Music Publishing as an Asset Class – Update

Photo of Zach Fuller
by Zach Fuller

Back in February, MIDiA released a report detailing the financial innovation taking place in the recorded music industry and how this was effectively securitising the concept of music publishing rights.

This wave of investment has continued throughout the year and is yielding some surprising developments:

Hypnosis Song Fund:

  • Released its first annual report, revealing it has generated revenues of £7.2 million for the year.
  • 64% of its revenue came from the US, 15% from the UK and 4% from Australia.
  • The fund also increased its catalogue to 5,000 songs with another $1 billion worth of further deals earmarked.

Amuse:

  • Launched itsFast Forward programme, which fronts artists’ music against anticipated streaming revenues. Using machine learning, the process utilises the music consumption data generated through Amuse's distribution service to automatically analyse over 27 billion data points. 
  • The company allegedly had a $1 million offer for Lil Nas X, turned down by the ‘Old Town Road’ artist before he signed to Columbia.

SongTradr:

  • Completed a Series B funding round of $12 million.
  • The platform is now home to over 400,000 artists, having experienced year-on-year (YoY) growth of over 400%.
  • It also completed the acquisition of creative music licensing agency Big Sync Music.
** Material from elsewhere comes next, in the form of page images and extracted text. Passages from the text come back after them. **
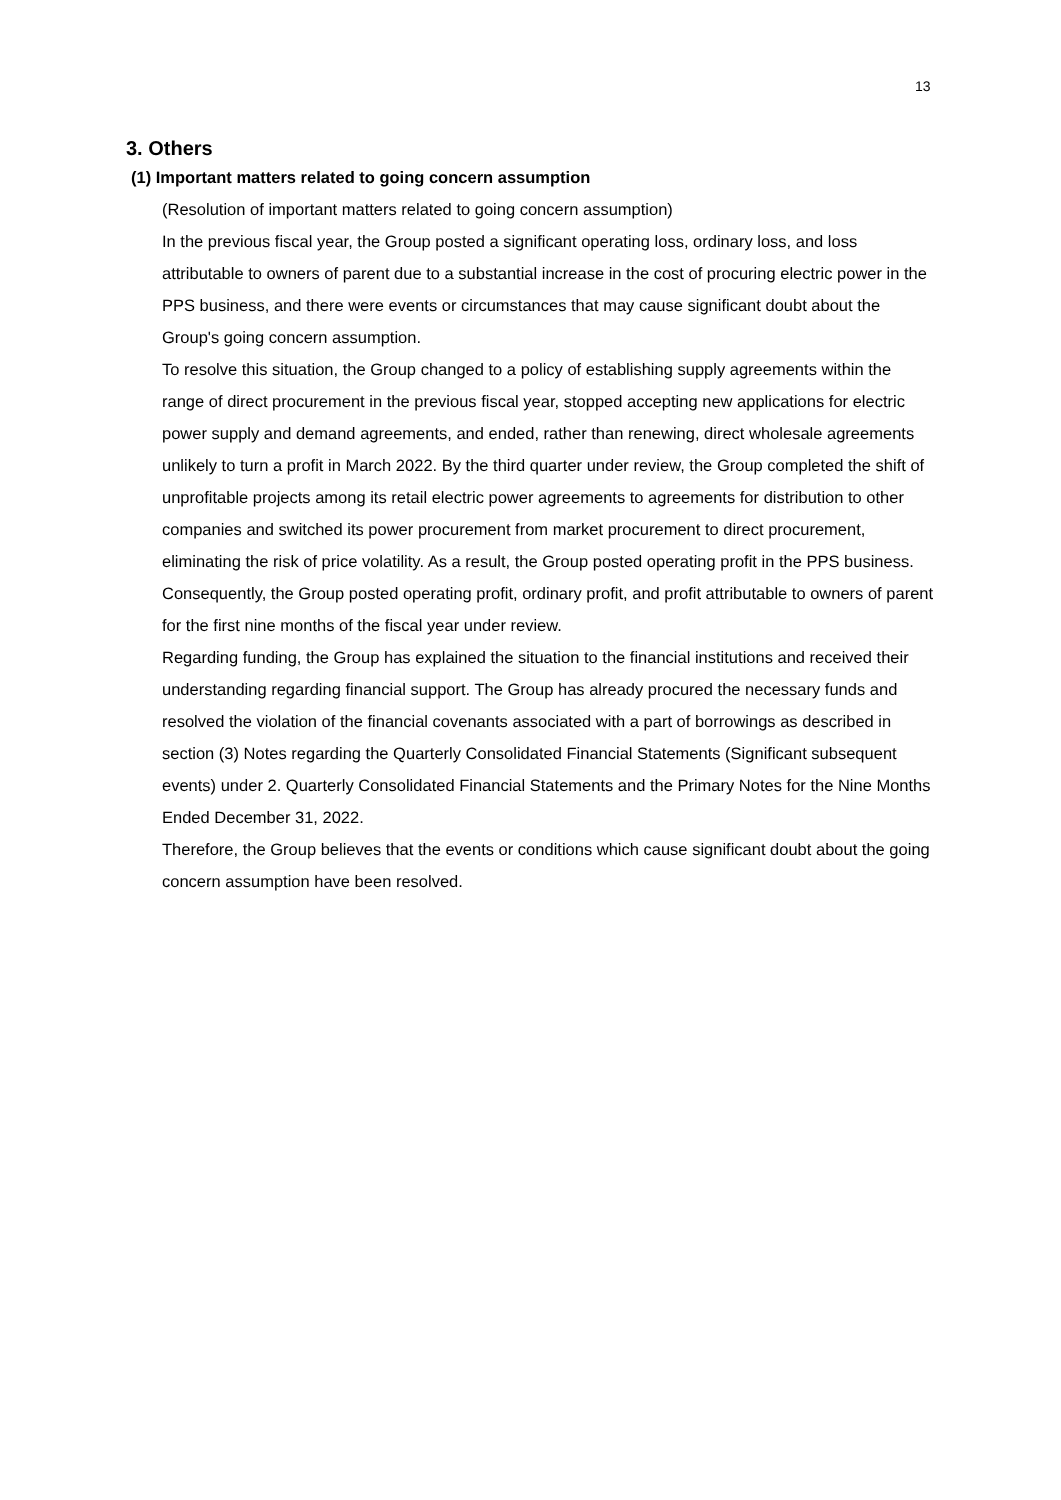13
3. Others
(1) Important matters related to going concern assumption
(Resolution of important matters related to going concern assumption)
In the previous fiscal year, the Group posted a significant operating loss, ordinary loss, and loss attributable to owners of parent due to a substantial increase in the cost of procuring electric power in the PPS business, and there were events or circumstances that may cause significant doubt about the Group's going concern assumption.
To resolve this situation, the Group changed to a policy of establishing supply agreements within the range of direct procurement in the previous fiscal year, stopped accepting new applications for electric power supply and demand agreements, and ended, rather than renewing, direct wholesale agreements unlikely to turn a profit in March 2022. By the third quarter under review, the Group completed the shift of unprofitable projects among its retail electric power agreements to agreements for distribution to other companies and switched its power procurement from market procurement to direct procurement, eliminating the risk of price volatility. As a result, the Group posted operating profit in the PPS business.
Consequently, the Group posted operating profit, ordinary profit, and profit attributable to owners of parent for the first nine months of the fiscal year under review.
Regarding funding, the Group has explained the situation to the financial institutions and received their understanding regarding financial support. The Group has already procured the necessary funds and resolved the violation of the financial covenants associated with a part of borrowings as described in section (3) Notes regarding the Quarterly Consolidated Financial Statements (Significant subsequent events) under 2. Quarterly Consolidated Financial Statements and the Primary Notes for the Nine Months Ended December 31, 2022.
Therefore, the Group believes that the events or conditions which cause significant doubt about the going concern assumption have been resolved.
What is fascinating is that this could be just the beginning. Technologies enabling the tokenisation of assets means previously illiquid assets such as copyright (and therefore music), in light of the transition to incremental streaming revenues, become an intriguing investment proposition. While the market has felt somewhat bubbly over the past few months, there is a logic to the enthusiasm given that emerging technologies are making the administration of rights far cheaper than before, as well as previously more costly endeavours such as marketing. The marginal costs of administering a rights portfolio do not scale linearly with the growth of the portfolio itself. Rather, these costs can now be auctioned off to smaller, more agile marketing agencies who with this financial innovation can strike an agreement with the rightsholder to promote the asset across a social channel and share profit once the publisher and the artist have recouped their agreed share. The economics of this favour the rightsholder, because there is an increasing volume of these next-gen marketing agencies and yet only a limited number of rightsholders, putting them in the most leverageable position of any negotiation. Couple this with an increased number of participants in the space, and a prisoner’s dilemma scenario emerges for rightsholders that fear exiting the market place out of concern that core valuation fundamentals being abandoned would benefit their rivals for market share and thus not be in the interest of the company or its shareholders.

Money in the space will not change this. The surprising nature of what works in the music industry could simply mean a more diverse and interesting pop landscape going forward.